Silvio Berlusconi adquiriu o Milan a 20 de fevereiro de 1986 com o propósito de liderar um dos maiores clubes do Mundo. Se nos primeiros tempos os rossoneri permaneceram na linha da frente do futebol italiano (e também europeu), na última década tem-se assistido a uma queda constrangedora do gigante milanês – só foi campeão uma vez (2010/11, com Allegri) – e caminha a passos largos para mais um registo negro esta temporada. O conjunto orientado pelo contestado Pippo Inzaghi encontra-se na modesta 11.ª posição e tem duas jornadas – em casa frente ao Torino e no terreno da Atalanta – para evitar a pior classificação da era Berlusconi, que data de 1996/97.
Com mais problemas do que soluções, este Milan está longe de agradar aos adeptos, que reclamam o regresso da exigência que conduziu o histórico emblema à conquista de 18 campeonatos e sete Ligas dos Campeões, entre outros feitos. Num clube que tarda em acertar o passo – vai ficar pelo segundo ano consecutivo fora das competições europeias –, os recentes conflitos políticos em torno da direção têm desviado o foco. Recorde-se queBarbara Berlusconi chegou a ameaçar demitir Adriano Galliani, vice-presidente e responsável pela gestão desportiva, que tem ficado aquém do esperado, com demasiadas contratações falhadas.
Incerteza
A mais recente indefinição reside no destino do Milan. Com 78 anos, Berlusconi pondera vender o clube. Implacável nos negócios, Berlusconi tem dificultado ao máximo as negociações com os investidores chineses e, recentemente, com o empresário tailandês Bee Taechaubol. Um Milan à deriva, portanto.

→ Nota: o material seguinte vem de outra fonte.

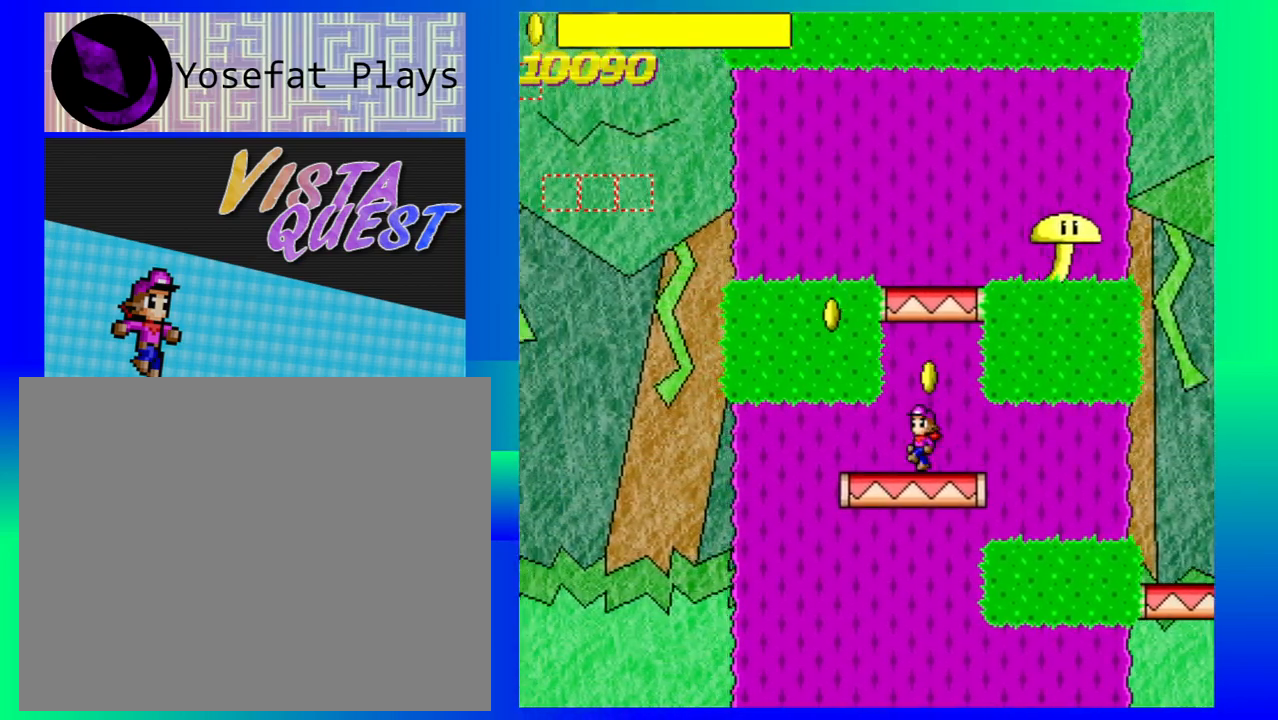
{"buttons": [], "left_stick": "center", "events": [[50, "left_stick", "center"]]}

Aposta em antigas glórias é para esquecer
Nos últimos anos, Berlusconi tem apostado em contratar antigas referências para banco do Milan, com resultados desastrosos. Apesar de serem figuras respeitadas por toda a comunidade rossonera, a limitada experiência tem contribuído para o insucesso. Pippo Inzaghi chegou ao banco da equipa principal esta temporada, depois de apenas ter orientado os juniores do emblema milanês. Oantecessor, Clarence Seedorf, foi igualmente uma escolha de risco:sem experiência como treinador, o antigo jogador chegou em janeiro de 2014 e durou quatro meses. Antes, também Leonardo foi lançado às feras, mas a herança de Ancelotti pesou.

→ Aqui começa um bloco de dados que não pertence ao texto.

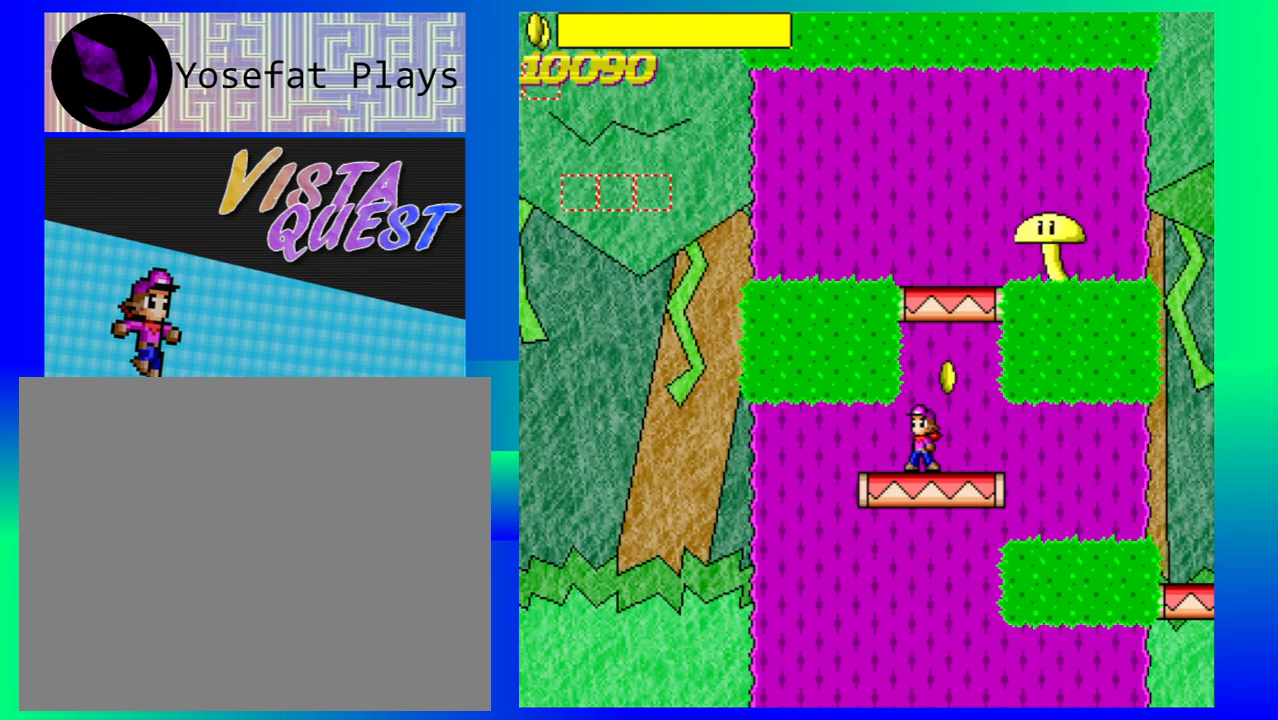
{"buttons": [], "left_stick": "center", "events": [[117, "left_stick", "right"], [217, "left_stick", "center"]]}
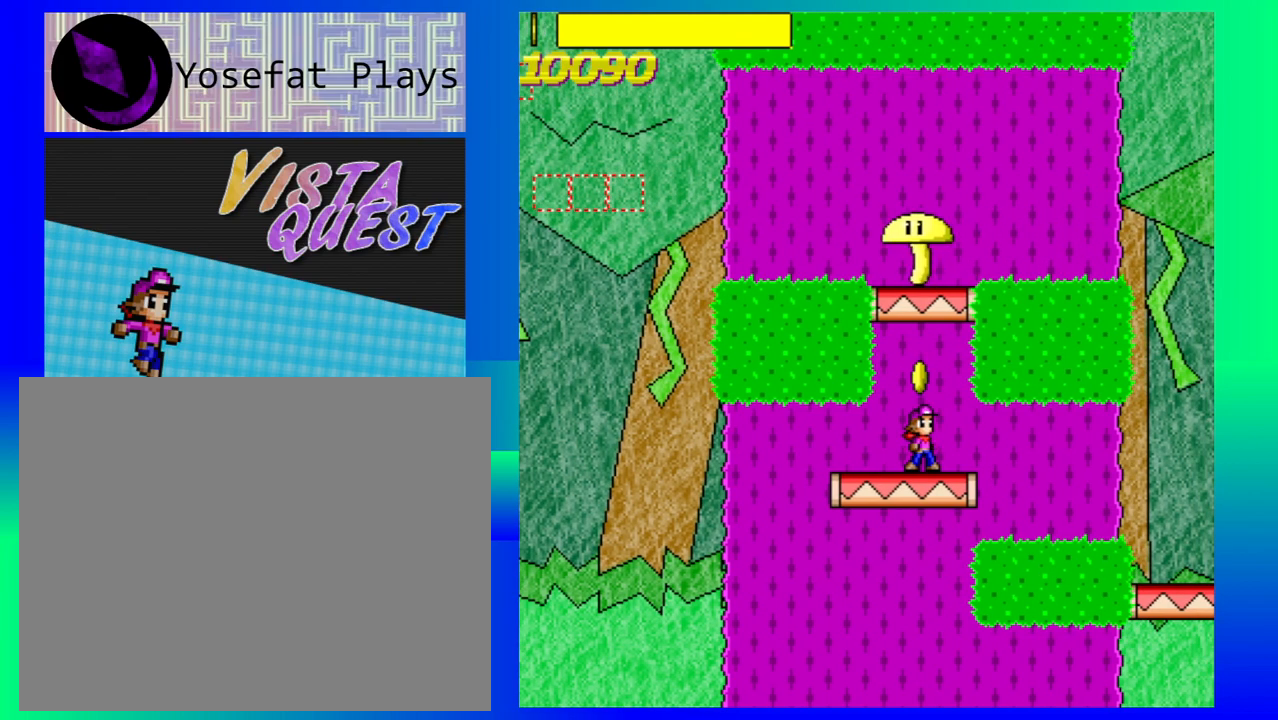
{"buttons": [], "left_stick": "center", "events": []}
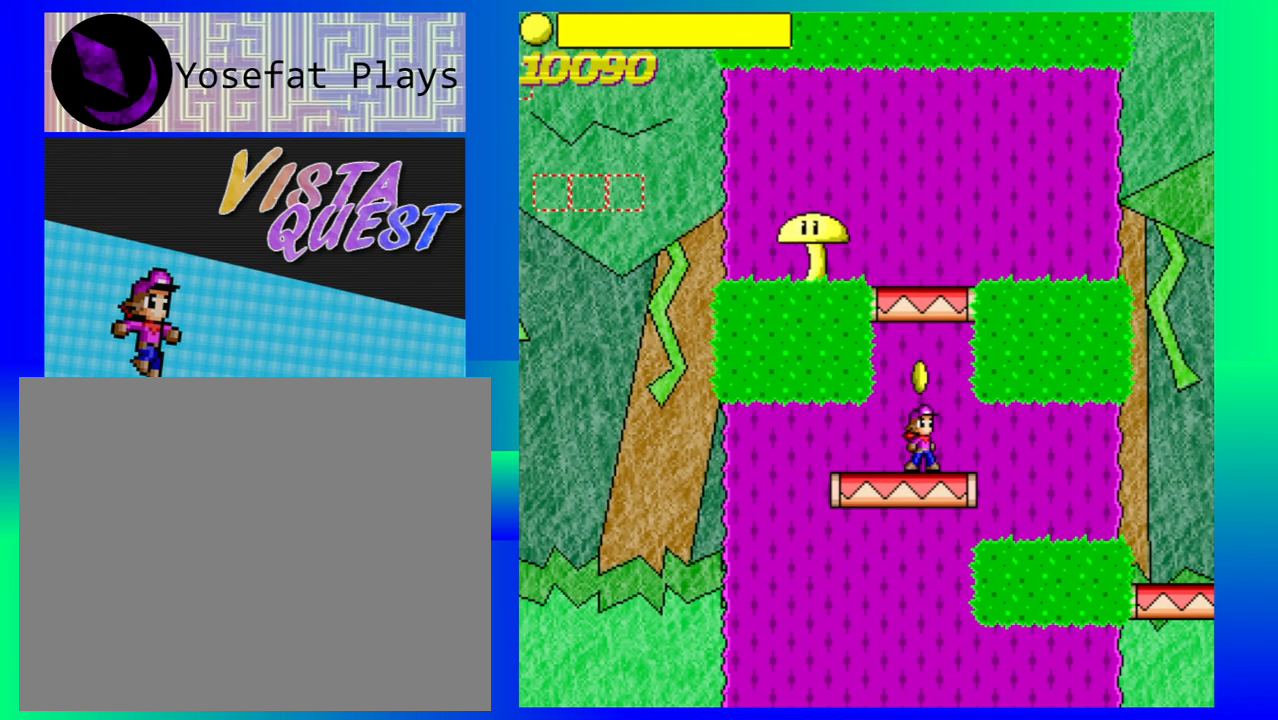
{"buttons": [], "left_stick": "center", "events": []}
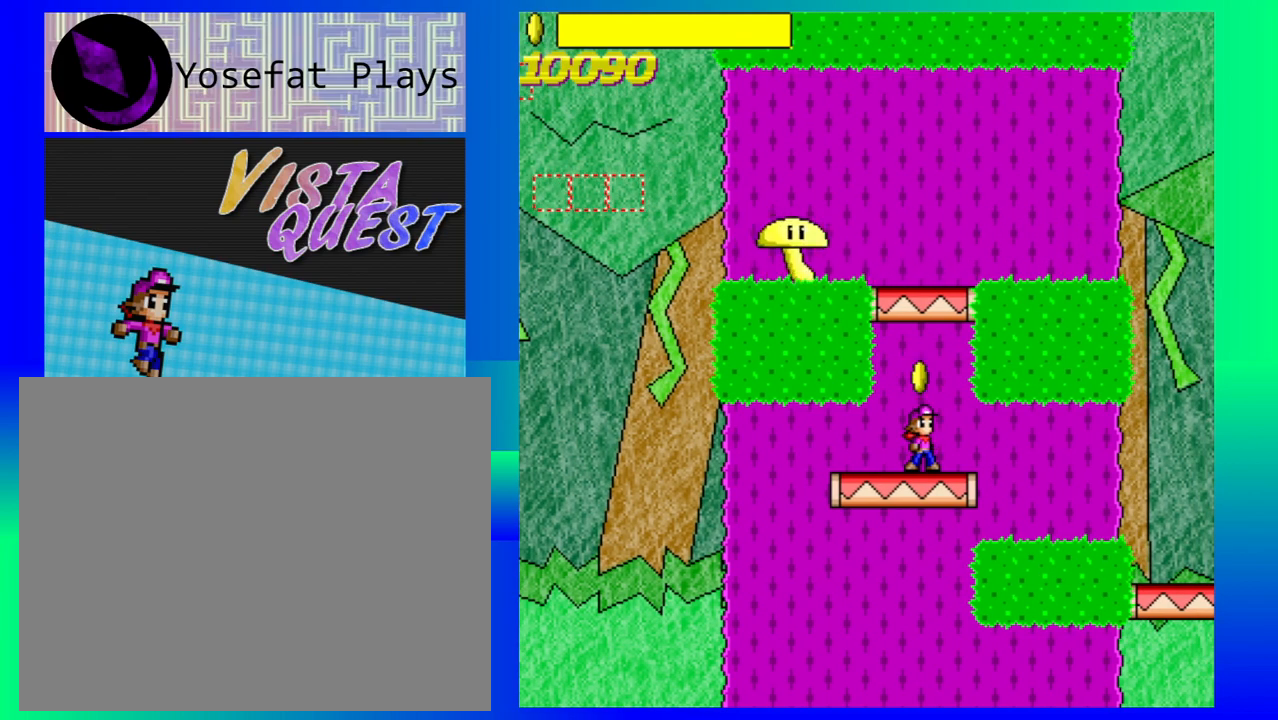
{"buttons": [], "left_stick": "center", "events": []}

Carlo Ancelotti é desejo antigo mas complicado
Se há treinador que gera consenso no mundo do Milan é Carlo Ancelotti, que conduziu os rossoneri à conquista de duas Ligas dos Campeões, entre outros seis troféus. Apesar de ter mais um ano de contrato, o italiano tem a situação indefinida no Real Madrid, apesar de os principais jogadores merengues pedirem a Florentino Pérez a sua continuidade. Contudo, nunca na história do Real Madrid um treinador transitou para a temporada seguinte sem ter conquistado a Liga, a Taça ou a Liga dos Campeões:José Mourinho foi o último a sofrer esta "tradição". E em Madrid já se fala num acordo entre Florentino e o espanhol Rafa Benítez, de saída do Nápoles.
Alternativas
Com a continuidade de Inzaghi praticamente descartada, a imprensa transalpina avança com um grupo restrito de possíveis sucessores, para além de Ancelotti:Emery (Sevilha), Conte (selecionador de Itália)e ainda Vincenzo Montella (Fiorentina).